WORK TASK: Reproduce the rows from the beginning of the records through the row containing "Autres manifestations", inclusive, substituting "Ateliers pédagogiques" for "Ateliers éducatifs" and leaving everything else unchanged.
"""
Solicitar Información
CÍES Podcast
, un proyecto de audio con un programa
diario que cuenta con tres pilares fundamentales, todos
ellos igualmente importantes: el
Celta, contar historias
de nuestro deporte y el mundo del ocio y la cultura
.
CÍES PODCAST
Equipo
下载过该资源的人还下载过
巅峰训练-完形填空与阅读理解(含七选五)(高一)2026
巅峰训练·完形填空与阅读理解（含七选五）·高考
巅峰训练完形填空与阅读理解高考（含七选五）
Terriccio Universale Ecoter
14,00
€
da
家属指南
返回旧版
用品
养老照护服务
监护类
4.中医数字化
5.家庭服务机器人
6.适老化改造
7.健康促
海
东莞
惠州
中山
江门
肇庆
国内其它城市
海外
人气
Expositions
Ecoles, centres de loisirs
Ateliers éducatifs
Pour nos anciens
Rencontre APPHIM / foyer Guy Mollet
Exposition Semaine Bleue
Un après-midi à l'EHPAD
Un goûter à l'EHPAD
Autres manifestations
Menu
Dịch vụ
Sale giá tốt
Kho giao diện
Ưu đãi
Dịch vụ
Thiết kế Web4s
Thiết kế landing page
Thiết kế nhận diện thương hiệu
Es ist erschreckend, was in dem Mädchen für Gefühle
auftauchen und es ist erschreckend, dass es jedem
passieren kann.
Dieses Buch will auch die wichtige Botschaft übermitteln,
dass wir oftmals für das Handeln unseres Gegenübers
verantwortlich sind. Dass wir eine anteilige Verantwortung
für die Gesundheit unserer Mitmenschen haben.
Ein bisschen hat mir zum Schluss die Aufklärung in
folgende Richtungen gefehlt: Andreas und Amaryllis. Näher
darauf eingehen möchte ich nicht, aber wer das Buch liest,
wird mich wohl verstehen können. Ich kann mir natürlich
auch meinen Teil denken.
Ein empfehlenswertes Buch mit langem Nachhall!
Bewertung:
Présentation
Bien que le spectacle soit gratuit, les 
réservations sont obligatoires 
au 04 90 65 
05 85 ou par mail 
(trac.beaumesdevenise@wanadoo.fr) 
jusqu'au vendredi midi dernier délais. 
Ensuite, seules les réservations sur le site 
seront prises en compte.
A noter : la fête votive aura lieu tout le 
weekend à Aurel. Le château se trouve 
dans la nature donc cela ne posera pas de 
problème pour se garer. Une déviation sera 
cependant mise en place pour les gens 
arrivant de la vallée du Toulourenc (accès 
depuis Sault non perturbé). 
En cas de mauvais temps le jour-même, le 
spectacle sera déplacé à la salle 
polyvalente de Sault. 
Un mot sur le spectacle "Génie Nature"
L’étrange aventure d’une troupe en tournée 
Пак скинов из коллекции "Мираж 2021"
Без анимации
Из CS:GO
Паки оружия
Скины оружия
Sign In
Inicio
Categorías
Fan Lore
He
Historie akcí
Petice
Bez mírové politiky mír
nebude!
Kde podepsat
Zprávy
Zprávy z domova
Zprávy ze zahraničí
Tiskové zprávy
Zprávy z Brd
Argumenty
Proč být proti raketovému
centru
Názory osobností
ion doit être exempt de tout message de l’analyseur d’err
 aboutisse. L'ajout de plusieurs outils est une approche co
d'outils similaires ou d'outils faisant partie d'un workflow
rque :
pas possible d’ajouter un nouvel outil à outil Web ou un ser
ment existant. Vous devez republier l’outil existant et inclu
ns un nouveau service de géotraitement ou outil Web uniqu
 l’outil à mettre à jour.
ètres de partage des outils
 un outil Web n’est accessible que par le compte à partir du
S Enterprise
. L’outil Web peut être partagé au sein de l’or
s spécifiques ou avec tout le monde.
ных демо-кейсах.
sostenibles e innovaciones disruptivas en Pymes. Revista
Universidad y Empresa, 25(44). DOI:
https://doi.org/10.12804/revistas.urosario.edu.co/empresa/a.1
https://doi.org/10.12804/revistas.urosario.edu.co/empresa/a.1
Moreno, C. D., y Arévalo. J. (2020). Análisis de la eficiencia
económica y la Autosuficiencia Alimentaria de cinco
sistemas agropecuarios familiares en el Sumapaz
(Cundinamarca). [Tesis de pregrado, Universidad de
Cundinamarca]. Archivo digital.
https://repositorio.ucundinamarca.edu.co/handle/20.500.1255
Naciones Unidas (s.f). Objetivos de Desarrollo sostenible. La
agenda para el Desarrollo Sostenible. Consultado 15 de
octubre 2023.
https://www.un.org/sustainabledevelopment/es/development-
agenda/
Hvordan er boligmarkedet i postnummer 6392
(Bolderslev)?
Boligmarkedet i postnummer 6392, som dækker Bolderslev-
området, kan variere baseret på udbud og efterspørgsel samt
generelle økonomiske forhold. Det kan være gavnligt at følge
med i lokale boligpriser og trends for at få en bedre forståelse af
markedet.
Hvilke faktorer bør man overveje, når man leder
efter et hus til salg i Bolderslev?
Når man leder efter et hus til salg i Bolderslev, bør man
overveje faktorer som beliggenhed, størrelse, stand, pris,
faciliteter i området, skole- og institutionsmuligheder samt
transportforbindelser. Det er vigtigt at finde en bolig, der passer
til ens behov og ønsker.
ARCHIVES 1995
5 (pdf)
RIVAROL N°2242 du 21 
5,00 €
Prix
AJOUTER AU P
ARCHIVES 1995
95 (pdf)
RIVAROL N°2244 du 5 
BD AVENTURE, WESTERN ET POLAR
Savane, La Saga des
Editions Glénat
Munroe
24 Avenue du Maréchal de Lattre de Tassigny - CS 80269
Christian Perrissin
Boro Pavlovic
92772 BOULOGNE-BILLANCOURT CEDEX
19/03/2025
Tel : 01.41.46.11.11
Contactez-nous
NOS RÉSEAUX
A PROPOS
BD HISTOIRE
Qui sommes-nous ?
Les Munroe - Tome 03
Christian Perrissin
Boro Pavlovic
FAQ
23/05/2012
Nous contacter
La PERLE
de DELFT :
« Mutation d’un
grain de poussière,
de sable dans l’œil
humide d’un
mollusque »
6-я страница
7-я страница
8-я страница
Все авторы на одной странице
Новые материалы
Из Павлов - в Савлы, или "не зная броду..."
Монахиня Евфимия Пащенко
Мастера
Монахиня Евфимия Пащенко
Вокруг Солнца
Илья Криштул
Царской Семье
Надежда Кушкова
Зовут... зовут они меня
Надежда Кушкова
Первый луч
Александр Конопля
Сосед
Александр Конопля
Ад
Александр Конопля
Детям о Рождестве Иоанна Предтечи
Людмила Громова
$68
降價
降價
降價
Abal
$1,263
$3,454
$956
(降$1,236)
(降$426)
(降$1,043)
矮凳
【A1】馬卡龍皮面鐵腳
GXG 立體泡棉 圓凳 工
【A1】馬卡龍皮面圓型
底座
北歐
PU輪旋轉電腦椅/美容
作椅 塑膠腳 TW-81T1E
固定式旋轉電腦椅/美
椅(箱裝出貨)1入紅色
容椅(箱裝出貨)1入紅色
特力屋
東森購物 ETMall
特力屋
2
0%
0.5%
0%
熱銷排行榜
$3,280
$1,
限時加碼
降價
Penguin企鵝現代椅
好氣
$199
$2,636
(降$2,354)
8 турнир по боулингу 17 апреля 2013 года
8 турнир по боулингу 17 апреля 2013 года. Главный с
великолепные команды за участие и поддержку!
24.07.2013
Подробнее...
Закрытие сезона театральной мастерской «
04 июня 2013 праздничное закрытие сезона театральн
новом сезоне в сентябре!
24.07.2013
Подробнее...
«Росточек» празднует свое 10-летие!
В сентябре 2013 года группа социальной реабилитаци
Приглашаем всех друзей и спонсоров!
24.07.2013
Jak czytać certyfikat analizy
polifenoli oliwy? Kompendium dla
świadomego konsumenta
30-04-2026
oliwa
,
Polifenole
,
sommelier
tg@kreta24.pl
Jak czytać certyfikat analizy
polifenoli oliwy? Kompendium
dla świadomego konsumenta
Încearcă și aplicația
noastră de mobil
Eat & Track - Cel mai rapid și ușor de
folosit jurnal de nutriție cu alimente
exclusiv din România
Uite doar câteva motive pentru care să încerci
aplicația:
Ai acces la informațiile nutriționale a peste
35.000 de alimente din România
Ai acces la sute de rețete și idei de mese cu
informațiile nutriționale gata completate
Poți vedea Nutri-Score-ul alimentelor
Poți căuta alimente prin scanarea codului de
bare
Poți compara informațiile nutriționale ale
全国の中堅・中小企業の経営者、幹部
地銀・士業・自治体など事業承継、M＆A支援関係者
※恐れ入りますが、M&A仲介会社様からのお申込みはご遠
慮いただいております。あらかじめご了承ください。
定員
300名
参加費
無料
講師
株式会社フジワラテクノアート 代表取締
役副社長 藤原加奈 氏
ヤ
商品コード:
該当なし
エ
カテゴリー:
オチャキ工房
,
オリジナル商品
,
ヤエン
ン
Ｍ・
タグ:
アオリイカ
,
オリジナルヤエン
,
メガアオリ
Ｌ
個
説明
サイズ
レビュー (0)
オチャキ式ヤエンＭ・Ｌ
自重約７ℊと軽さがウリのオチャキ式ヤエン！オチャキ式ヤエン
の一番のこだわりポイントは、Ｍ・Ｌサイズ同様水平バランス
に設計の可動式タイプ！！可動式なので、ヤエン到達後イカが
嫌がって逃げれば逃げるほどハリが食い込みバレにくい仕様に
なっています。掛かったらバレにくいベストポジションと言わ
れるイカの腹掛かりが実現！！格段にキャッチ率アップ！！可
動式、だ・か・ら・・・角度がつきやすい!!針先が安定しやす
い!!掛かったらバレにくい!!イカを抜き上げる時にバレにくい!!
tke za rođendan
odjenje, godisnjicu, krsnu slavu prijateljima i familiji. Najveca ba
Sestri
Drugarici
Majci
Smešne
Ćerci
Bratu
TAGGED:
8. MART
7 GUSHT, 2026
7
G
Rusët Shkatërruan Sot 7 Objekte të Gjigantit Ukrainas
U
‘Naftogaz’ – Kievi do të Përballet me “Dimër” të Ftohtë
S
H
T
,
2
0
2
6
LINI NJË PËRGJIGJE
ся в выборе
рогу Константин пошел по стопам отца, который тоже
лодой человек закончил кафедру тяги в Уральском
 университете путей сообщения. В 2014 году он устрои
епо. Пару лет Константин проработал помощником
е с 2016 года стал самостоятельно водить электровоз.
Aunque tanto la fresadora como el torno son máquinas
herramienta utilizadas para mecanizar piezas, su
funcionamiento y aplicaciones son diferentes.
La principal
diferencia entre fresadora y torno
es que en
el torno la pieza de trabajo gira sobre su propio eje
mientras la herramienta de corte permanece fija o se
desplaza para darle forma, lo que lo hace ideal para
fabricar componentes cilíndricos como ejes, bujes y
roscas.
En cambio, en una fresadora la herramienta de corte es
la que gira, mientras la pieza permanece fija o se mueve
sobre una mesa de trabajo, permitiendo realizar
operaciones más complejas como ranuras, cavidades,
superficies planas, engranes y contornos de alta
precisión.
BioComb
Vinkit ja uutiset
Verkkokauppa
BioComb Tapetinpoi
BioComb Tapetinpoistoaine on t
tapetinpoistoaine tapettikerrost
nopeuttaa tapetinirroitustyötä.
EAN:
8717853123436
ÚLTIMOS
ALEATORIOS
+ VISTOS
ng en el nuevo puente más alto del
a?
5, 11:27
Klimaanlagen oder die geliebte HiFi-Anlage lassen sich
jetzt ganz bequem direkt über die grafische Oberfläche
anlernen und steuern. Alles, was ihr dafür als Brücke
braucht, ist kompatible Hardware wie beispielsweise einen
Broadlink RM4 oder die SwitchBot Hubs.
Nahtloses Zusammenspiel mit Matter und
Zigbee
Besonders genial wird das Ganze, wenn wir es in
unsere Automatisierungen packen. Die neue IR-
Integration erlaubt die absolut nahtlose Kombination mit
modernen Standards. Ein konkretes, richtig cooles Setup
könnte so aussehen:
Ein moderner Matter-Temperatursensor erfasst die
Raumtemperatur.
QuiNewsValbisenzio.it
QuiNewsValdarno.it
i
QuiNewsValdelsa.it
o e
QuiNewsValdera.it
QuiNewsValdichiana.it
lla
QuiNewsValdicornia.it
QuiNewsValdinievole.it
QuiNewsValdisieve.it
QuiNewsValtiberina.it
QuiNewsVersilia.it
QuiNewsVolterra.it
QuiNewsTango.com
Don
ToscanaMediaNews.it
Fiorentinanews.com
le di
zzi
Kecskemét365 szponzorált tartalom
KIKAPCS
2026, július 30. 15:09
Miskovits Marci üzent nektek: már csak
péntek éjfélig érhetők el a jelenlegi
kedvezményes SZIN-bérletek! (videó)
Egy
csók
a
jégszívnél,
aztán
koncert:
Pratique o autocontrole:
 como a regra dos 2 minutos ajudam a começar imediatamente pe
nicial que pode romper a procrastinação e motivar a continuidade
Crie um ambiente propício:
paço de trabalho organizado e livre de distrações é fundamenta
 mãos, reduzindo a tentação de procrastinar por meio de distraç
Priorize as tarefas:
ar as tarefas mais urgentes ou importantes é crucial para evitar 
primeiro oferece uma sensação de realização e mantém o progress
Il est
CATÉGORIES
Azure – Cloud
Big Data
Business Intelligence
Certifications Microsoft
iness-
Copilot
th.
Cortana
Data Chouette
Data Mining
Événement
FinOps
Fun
"""
RESPONSE BOX:
Solicitar Información
CÍES Podcast
, un proyecto de audio con un programa
diario que cuenta con tres pilares fundamentales, todos
ellos igualmente importantes: el
Celta, contar historias
de nuestro deporte y el mundo del ocio y la cultura
.
CÍES PODCAST
Equipo
下载过该资源的人还下载过
巅峰训练-完形填空与阅读理解(含七选五)(高一)2026
巅峰训练·完形填空与阅读理解（含七选五）·高考
巅峰训练完形填空与阅读理解高考（含七选五）
Terriccio Universale Ecoter
14,00
€
da
家属指南
返回旧版
用品
养老照护服务
监护类
4.中医数字化
5.家庭服务机器人
6.适老化改造
7.健康促
海
东莞
惠州
中山
江门
肇庆
国内其它城市
海外
人气
Expositions
Ecoles, centres de loisirs
Ateliers pédagogiques
Pour nos anciens
Rencontre APPHIM / foyer Guy Mollet
Exposition Semaine Bleue
Un après-midi à l'EHPAD
Un goûter à l'EHPAD
Autres manifestations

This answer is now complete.